In All Is Lost, Robert Redford Won't Go Down Easily

The title All Is Lost promises despair, especially with Robert Redford looking so stolid and weathered and still-got-it golden on the poster. Could this near-silent, you-are-there survival story be another of Redford's yawps of boomer gloom? Another complaint, like The Company You Keep, about the realization that the world we seemed to be building to in the late '60s turned out to be this one, compromised by money and cynicism, where the kids, if you can get their attention for even a moment, are all, “The Sundance Kid? What was his superpower?”

Sundance did have one, actually: holding the culture together through the Nixon crack-up, mostly with rumpled handsomeness.

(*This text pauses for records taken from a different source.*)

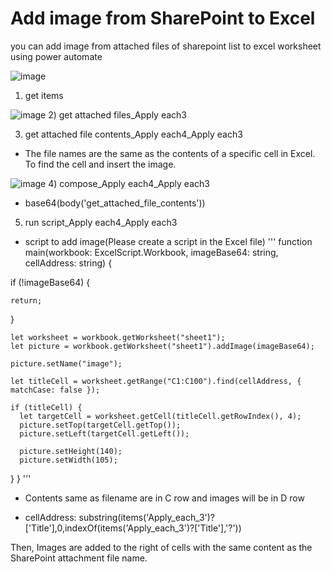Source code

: # Add image from SharePoint to Excel

you can add image from attached files of sharepoint list to excel worksheet using power automate

![image](https://github.com/baebae6ae/powerautomate-sample/assets/49053443/ffbdc9a8-96e6-4773-9f61-224a6176de73)
1) get items


![image](https://github.com/baebae6ae/powerautomate-sample/assets/49053443/0feab11d-301b-45b6-b1cf-1c0d9f91e6bd)
2) get attached files_Apply each3

3) get attached file contents_Apply each4_Apply each3

 - The file names are the same as the contents of a specific cell in Excel. To find the cell and insert the image.

![image](https://github.com/baebae6ae/powerautomate-sample/assets/49053443/0649ae3a-4b17-4ab5-bf65-c3eb537089a5)
4) compose_Apply each4_Apply each3

 - base64(body('get_attached_file_contents'))

5) run script_Apply each4_Apply each3

 - script to add image(Please create a script in the Excel file)
'''
function main(workbook: ExcelScript.Workbook, imageBase64: string, cellAddress: string) {

  if (!imageBase64) {

    return;
  }
  
    let worksheet = workbook.getWorksheet("sheet1");
    let picture = workbook.getWorksheet("sheet1").addImage(imageBase64);

    picture.setName("image");

    let titleCell = worksheet.getRange("C1:C100").find(cellAddress, { matchCase: false });

    if (titleCell) {
      let targetCell = worksheet.getCell(titleCell.getRowIndex(), 4);
      picture.setTop(targetCell.getTop());
      picture.setLeft(targetCell.getLeft());

      picture.setHeight(140);
      picture.setWidth(105);
  }
}
'''
* Contents same as filename are in C row and images will be in D row

 - cellAddress: substring(items('Apply_each_3')?['Title'],0,indexOf(items('Apply_each_3')?['Title'],'?'))

Then, Images are added to the right of cells with the same content as the SharePoint attachment file name.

Fortunately, the intimate, somewhat terrifying All Is Lost is much better than that, partially because here Redford is asked only to hold himself together. (America will do fine on its own.) The result is something no Redford movie has been in the lifetime of many filmgoers: a genuine nail-biter, scrupulously made and fully involving, elemental in its simplicity. Redford stars with just a yacht, a lifeboat, a shipping crate, a million miles of pitiless ocean, and what might be the movies' most indefatigable hairpiece. Outside of a snatch of voiceover in the opening seconds, he speaks only four or so times the whole film. For once, he's not the suave master of everything around him—he's just a guy, trying not to die.

A fabulously wealthy and capable guy, of course. In the first moments, Redford's character—hereafter let's just call him Redford—awakens on his fancypants boat to discover that even the insulated rich sometimes take a hit from globalization—in this case, in the form of one of those one-size-fits-all shipping crates, a floating boxcar that has spilled off a trawler and cracked Redford's yacht. The rest of the film is him just dealing with this. His radio is fried, the boat is sinking, the nearest shipping lanes are hundreds of miles away—and even if he could reach them, what are the odds that one of today's overpacked, understaffed cargo ships would even spot him? (International shipping: another thing that's lost its soul since the '60s!)

Director J.C. Chandor proves adept at process, the sort of thing Hollywood isn't much good at anymore. The whole of All Is Lost is just a person taking clear and meaningful action in a cramped, precarious space. In a way, it's an earthbound variation on Alfonso Cuarón's Gravity, with one inhospitable element swapped for another, and desperate folks hauling every bit of strength and ingenuity up out of themselves to survive.

Chandor shrewdly handles the complex cause-and-effect of maritime life: It's always clear what each rope Redford handles is attached to, and there's wonderful tension in moments when the star is clambering from bow to stern; those surfaces are slick, those waves unpredictable, that ocean sickeningly dark. As the water gushes in, and the yacht lists at queasy angles, the simplest tasks prove suspenseful, and the difficult ones—shimmying up the mast, or fishing in shark-infested waters—are hold-your-breath stuff.

The film is, in one respect, more daring than Cuarón's: We're given only a few hints about this yachtman's pre-crisis life, and certainly no traumatic backstory of the sort that Hollywood producers think makes characters easier to relate to. He has no George Clooney to buck him up, no volleyball to spill his guts to, no flashbacks to take a breather in. That's just fine. Redford, as always, commands the screen, and is more moving the more his visage is laid into. He grows weatherbeaten, pinking with the sun, his lips chafing, his voice, the few times you hear it, dry as crumbling snakeskin. The will to survive is moving enough—here it is, stripped to its elements, and if you can't bring yourself to care about something that simple then the problem is you, not the movies.

Redford gets harrowed, but not quite as thoroughly as he might have. Since the film achieves its considerable suspense through painstaking verisimilitude, its boat and sea always behaving as boats and seas really do, it's somewhat disappointing that, when Redford's old-man character is dunked in storm, his improbable old man hair isn't washed away; it's the one thing in the movie that doesn't feel credible. I won't suggest that the septuagenarian hunk's Kennedy-thick mop has been augmented—maybe he truly did hit the genetic lottery in every way possible. If that is his natural hair, God bless him, but wouldn't the film have been more powerful—and this man's plight even more desperate—if they had fitted Redford out with a mortal's bald pate? You can't really claim all is lost when, nearing 80, you're still blessed with that.